Papar Dam vital for water, power supply to west coast, says Shafie

Sabah Chief Minister Shafie Apdal (right) and Infrastructure Development Minister Peter Anthony hand over Hari Raya gifts to children at the open house organised by the ministry today.

KOTA KINABALU: Chief Minister Shafie Apdal has defended the state government’s decision to carry on with the Papar Dam project, saying Sabah needs ample water and power supply especially with more investors coming to the west coast.

Shafie also reiterated that the state government had not said it was cancelling the project.

Instead, he said, it had cancelled the Kaiduan Dam project, which was planned under the previous government, after protests from villagers.

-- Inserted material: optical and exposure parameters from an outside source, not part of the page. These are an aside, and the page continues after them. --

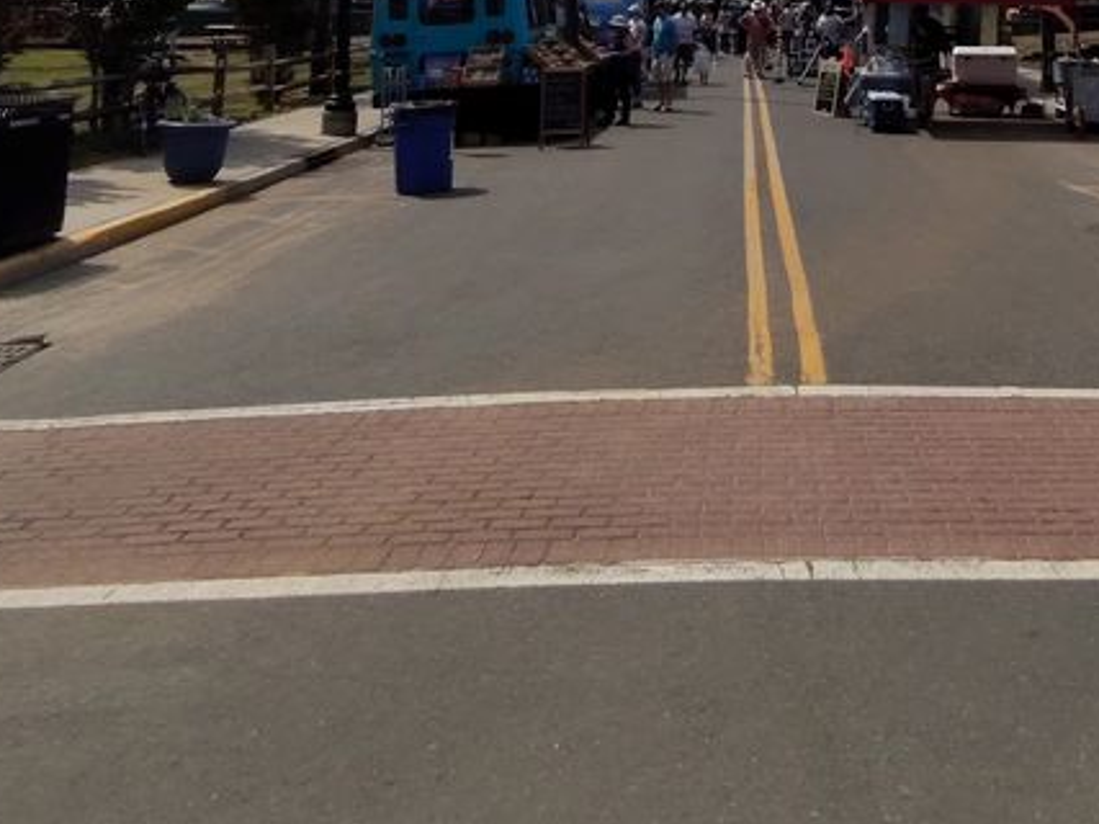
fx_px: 1428
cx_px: 806
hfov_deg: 41.0
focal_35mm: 45
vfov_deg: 27.1
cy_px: -239
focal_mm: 1.66
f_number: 2.2
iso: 100
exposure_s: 1/5960
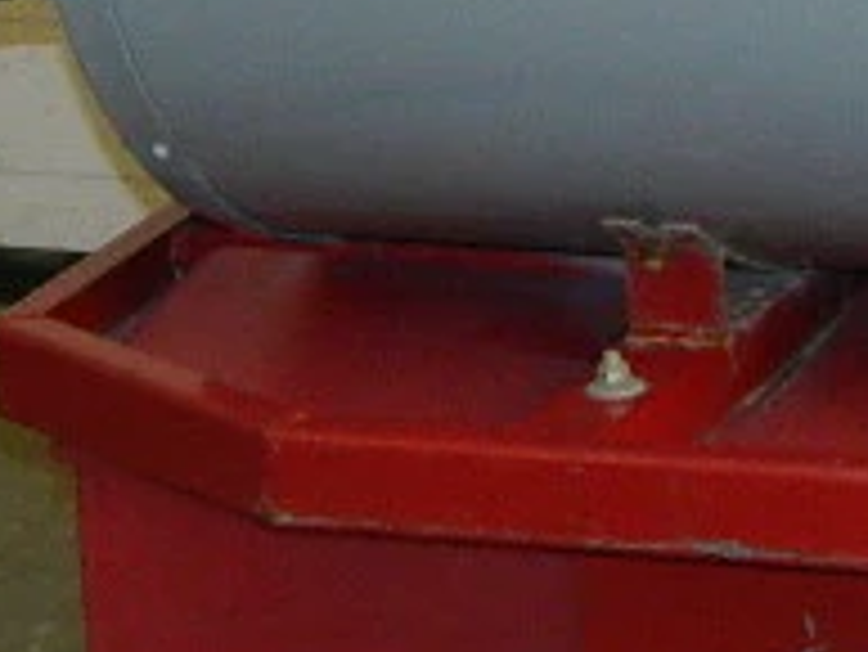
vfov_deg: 6.0
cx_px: 1952
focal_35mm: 249
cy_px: 27
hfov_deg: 7.5
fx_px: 6248
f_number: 3.6
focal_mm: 8.4
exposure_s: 1/50
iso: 200
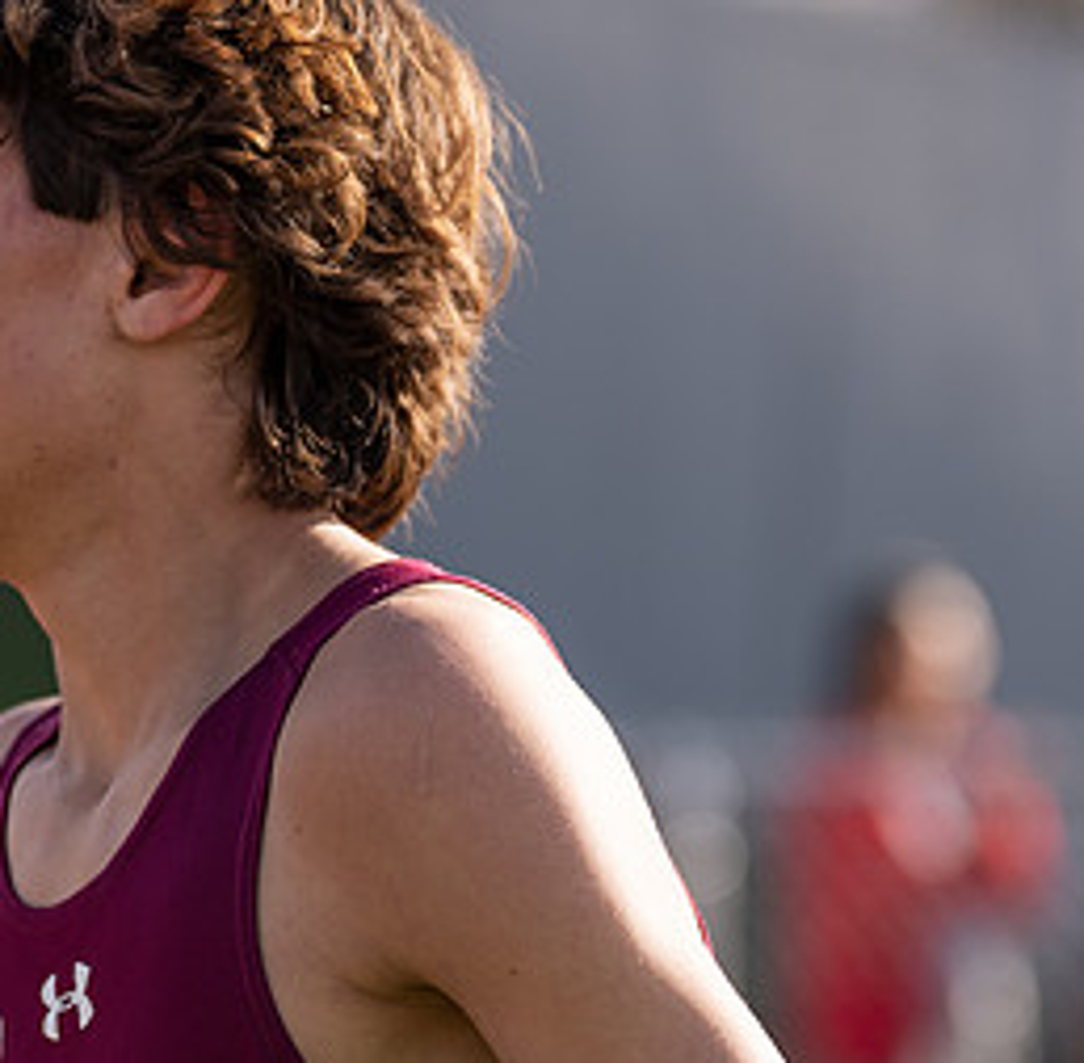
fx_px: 8737
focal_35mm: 249
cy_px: 777
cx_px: 317
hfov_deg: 7.1
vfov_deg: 7.0
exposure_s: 1/1600
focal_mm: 111
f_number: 2.8
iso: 125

The Papar Dam will be built on the same river as the proposed Kaiduan Dam project, which led to people mocking it as a bad public relations exercise as it was only a rebranding of the same project.

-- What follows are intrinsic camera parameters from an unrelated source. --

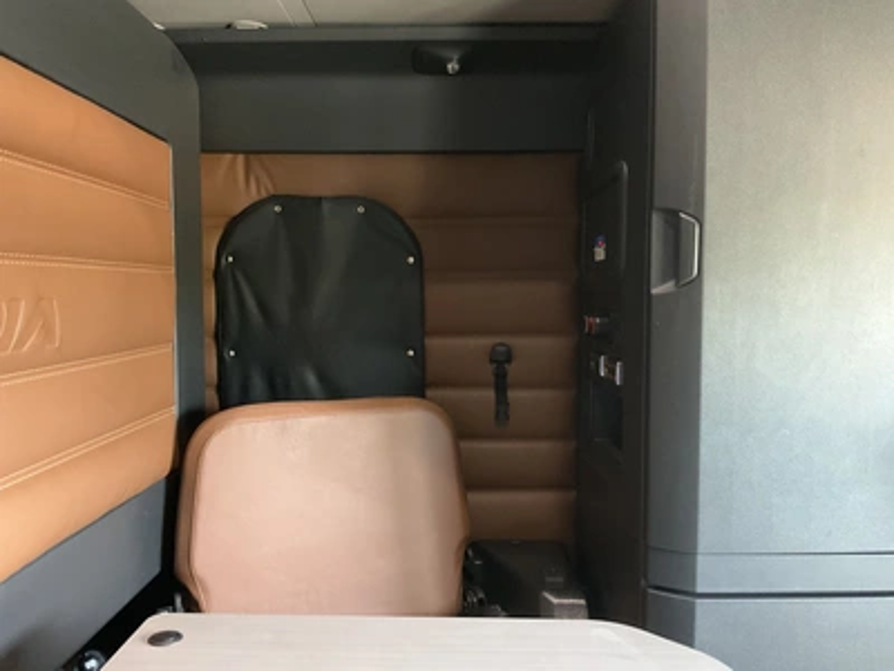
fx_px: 749
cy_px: 336
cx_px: 447
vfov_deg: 48.2
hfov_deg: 61.7
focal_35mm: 29
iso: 400
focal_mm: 3
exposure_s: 1/30
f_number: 1.8
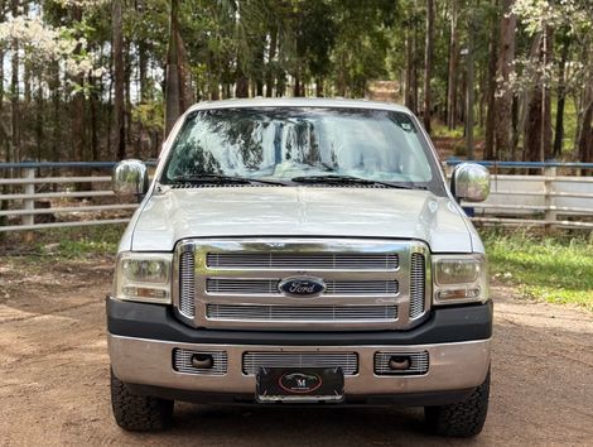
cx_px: 296
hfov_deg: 39.6
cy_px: 224
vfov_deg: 30.3
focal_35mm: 48
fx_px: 824
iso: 64
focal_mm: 6.76
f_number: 1.78
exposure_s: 1/2088
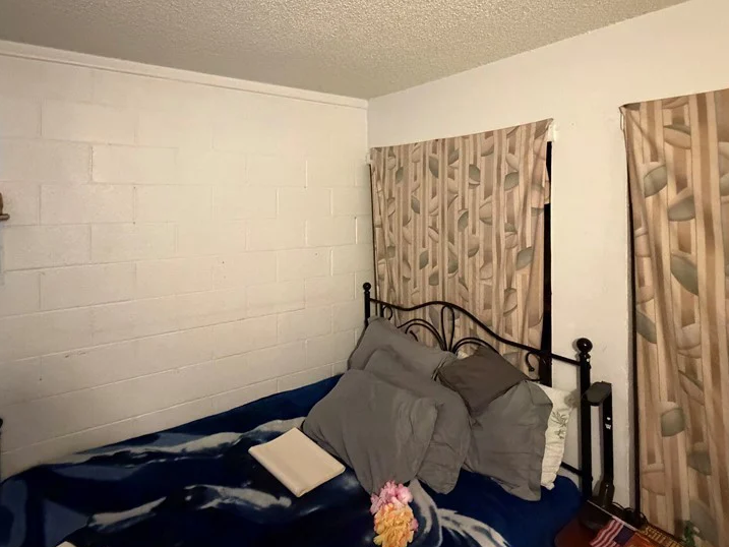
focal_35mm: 20
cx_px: 341
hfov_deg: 81.6
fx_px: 421
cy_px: 195
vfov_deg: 64.7
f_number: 2.2
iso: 1250
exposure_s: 1/60
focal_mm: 2.22
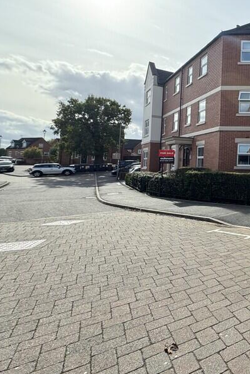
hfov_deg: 36.3
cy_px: 149
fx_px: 260
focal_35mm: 25
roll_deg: -0.5
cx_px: 316
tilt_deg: +2.1
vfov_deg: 70.7
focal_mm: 2.22
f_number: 2.2
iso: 40
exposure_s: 1/720
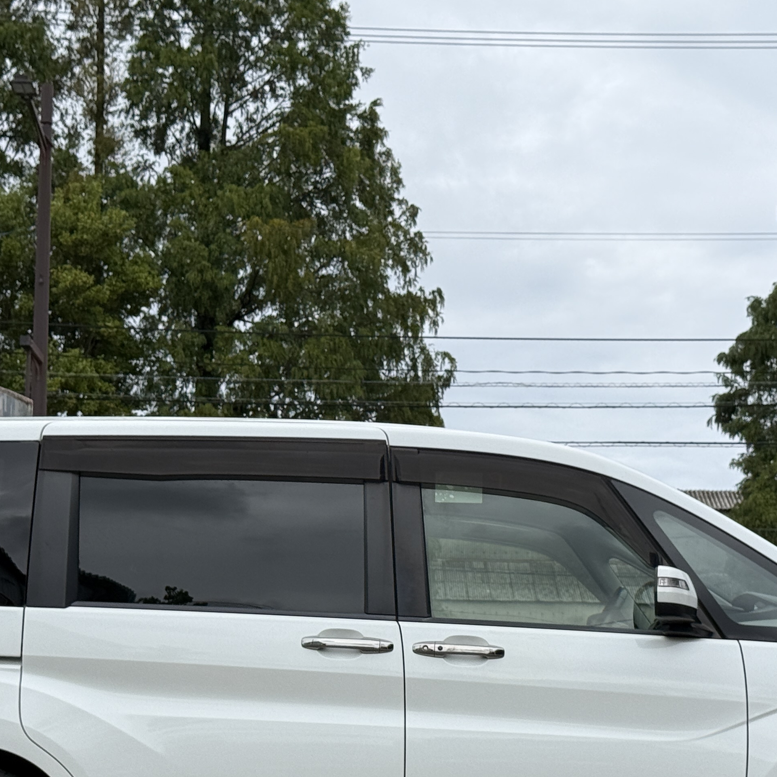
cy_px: 577
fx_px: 2260
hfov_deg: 19.5
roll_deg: -0.7
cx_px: 399
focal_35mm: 89
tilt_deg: +5.4
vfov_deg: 19.4
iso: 64
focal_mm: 6.76
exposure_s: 1/4329
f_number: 1.78
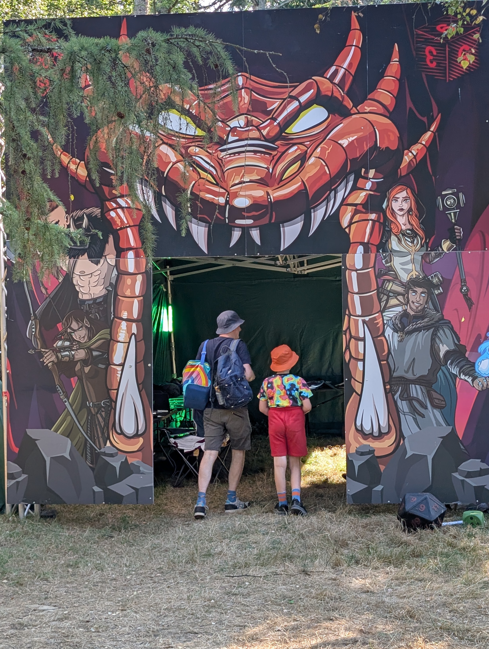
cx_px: 225
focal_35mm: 61
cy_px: 278
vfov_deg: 31.6
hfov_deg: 24.1
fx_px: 1146
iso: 21
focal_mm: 6.9
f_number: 1.68
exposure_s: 1/140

Shafie, who is also the Warisan president, said water for the Papar Dam would be sourced from the same river but the project would be built in Papar itself and not in Penampang.

“It is important that we secure ample water and power supply for the west coast. This dam will benefit not only Papar and Penampang but also Kota Kinabalu and the nearby districts.

“We have many interested investors wanting to come to these areas and we need enough water and power supply to cater to their demands,” he said after attending a Hari Raya open house organised by the infrastructure development ministry.

Shafie reminded Sabahans that when Bakun Dam was being built in Sarawak, activists successfully brought their case to the United Nations to protest.

However, he said Sarawakians are enjoying the benefits of the dam today, adding that the Sarawak government even managed to sell electricity to its neighbours.

He believed the Papar Dam project would not cause severe environmental impact or huge displacement of residents.

“I feel it is important for us to secure enough water and power supply. We cannot wait. Today, a few people may object to this plan but we are confident that in the future, thousands, if not millions, will protest because of insufficient water supply.

“In the future, it would take us a long time to carry out studies, prepare the EIA report and estimate the costs. All these cannot be done in a month or two,” he said.

Shafie who is also the finance minister, said the government had identified several other areas to build more dams, including the east coast and the interior.

He said Lahad Datu, for instance, had suitable rivers where dams could be built to help solve water and power supply problems in the district.

He did not give the number of dams the government was planning to build but said the projects should be carried out soon.

Shafie also said the state government was not dismissing coal as an alternative for power supply on the east coast.